Zunder said that he did not consider his Committee a mouthpiece of the Surinamese government, but stressed that he was following a path that has been laid by Government.

Government never changed the standpoint it took at the United Nations World Conference Against Racism (WCAR), held in Durban, South Africa in September 2001. We simply filled in the blanks and used that as our point of departure. Slavery was a crime against humanity, and that has no statute of limitations, he said.

He expected a tedious process, but said he was in for the long haul.

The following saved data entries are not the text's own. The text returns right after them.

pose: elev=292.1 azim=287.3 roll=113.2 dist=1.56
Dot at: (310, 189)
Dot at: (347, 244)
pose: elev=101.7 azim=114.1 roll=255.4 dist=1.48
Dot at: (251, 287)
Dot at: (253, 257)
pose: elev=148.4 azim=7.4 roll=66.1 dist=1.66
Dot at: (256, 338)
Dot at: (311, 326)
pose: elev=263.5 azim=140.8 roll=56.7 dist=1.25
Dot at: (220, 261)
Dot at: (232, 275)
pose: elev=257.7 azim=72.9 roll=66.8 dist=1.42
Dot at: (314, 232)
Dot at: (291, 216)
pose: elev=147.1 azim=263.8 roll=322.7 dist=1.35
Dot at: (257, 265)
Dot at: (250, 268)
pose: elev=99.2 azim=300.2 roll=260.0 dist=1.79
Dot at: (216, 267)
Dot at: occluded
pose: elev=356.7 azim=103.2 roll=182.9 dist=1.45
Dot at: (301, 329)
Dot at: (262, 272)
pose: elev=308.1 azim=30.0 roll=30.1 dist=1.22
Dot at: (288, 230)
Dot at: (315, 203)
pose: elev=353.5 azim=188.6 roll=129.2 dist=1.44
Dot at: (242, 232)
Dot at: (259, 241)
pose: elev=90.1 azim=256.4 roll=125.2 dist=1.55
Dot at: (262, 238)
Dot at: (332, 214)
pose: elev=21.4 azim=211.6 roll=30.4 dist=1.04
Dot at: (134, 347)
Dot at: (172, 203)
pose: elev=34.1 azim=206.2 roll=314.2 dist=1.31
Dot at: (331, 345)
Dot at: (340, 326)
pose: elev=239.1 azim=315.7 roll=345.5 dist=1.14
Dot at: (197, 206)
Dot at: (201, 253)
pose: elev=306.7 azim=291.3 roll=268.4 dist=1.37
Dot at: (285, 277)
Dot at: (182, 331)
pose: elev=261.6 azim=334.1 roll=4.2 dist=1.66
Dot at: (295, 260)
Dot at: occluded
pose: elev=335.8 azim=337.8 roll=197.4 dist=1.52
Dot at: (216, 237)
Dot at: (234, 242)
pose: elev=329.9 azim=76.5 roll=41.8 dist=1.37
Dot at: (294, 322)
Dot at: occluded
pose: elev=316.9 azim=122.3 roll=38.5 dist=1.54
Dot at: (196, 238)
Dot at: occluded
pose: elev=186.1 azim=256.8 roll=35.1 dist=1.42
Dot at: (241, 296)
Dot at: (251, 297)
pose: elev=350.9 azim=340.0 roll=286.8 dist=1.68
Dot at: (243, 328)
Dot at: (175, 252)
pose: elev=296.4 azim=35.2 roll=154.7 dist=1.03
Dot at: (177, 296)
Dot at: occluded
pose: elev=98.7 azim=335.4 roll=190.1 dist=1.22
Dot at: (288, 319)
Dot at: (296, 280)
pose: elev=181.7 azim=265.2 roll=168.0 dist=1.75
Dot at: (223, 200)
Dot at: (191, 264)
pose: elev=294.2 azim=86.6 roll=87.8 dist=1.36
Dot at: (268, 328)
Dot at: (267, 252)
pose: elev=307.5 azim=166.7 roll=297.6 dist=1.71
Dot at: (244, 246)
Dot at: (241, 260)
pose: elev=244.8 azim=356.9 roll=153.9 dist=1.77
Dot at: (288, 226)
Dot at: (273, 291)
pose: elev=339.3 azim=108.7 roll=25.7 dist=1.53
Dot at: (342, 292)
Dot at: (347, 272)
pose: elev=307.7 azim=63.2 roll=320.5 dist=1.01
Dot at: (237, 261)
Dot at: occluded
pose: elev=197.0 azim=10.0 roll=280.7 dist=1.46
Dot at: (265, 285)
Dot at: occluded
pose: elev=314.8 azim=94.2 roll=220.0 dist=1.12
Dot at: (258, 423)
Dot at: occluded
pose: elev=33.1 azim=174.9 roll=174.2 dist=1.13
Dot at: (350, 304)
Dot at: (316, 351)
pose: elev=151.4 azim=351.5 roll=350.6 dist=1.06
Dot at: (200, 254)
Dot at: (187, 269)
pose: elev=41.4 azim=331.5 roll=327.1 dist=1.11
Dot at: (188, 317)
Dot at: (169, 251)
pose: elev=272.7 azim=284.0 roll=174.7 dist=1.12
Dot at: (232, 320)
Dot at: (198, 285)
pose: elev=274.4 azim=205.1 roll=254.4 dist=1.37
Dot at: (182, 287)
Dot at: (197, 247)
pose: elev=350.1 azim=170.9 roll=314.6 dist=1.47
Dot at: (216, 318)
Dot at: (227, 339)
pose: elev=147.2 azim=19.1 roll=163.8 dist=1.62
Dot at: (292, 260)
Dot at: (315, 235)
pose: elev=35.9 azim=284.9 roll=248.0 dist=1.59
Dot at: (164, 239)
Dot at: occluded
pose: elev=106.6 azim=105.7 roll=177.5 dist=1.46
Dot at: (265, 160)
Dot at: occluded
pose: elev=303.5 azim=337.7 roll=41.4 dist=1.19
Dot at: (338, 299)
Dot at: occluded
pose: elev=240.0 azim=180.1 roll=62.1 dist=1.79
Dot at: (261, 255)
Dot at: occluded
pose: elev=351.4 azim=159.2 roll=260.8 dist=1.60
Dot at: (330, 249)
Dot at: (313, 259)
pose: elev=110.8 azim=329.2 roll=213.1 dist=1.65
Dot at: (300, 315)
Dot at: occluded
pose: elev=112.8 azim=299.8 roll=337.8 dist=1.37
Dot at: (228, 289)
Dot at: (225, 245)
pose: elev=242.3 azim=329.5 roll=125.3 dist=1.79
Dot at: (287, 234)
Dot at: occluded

We have to set up the organization, start the dialogue with our community and then be ready to tackle whatever will be thrown at us by the institute the Dutch Government will appoint to talk to us, he said. Fact is that reparations are due because our ancestors suffered material and immaterial damage.

Asked whether he thinks compensation should be in the form of funds or in the form of projects that help the ancestors of slaves bridge disadvantages, he said: Well that's what we need to start the dialogues for.

Talk of slavery reparations has been ongoing for a while, but this is the first time that an actual request has been submitted with the Dutch Government. The committee finds many likeminded individuals in the region.

Pro-vice Chancellor of the University of the West Indies (UWI), Sir Hilary Beckles recently made a case for slavery reparations in his book, titled Britain's Black Debt: Reparations owed the Caribbean for Slavery and Indigenous Genocide.

Calls have also been made for compensation in Guyana, Antigua and Barbuda, Jamaica.

St Vincent and the Grenadines Prime Minister Dr. Ralph Goncalves has also weighed in on the issue, saying that the Caribbean must remain part of the leadership on the debate of reparation for slavery.

Zunder said he felt reinforced because the reparations issue being a hot topic in the Caribbean.

Our countries are all former colonies. Slavery and reparations are a shared history and reparations are a topic we can approach together. There is movement to have it become an agenda point for the Heads of Government to discuss, he said.

The process is developing and the good thing about it is that the Caribbean governments are starting to get involved, which gives us a stronger platform to work from. So far we have been footing the bill ourselves, he said.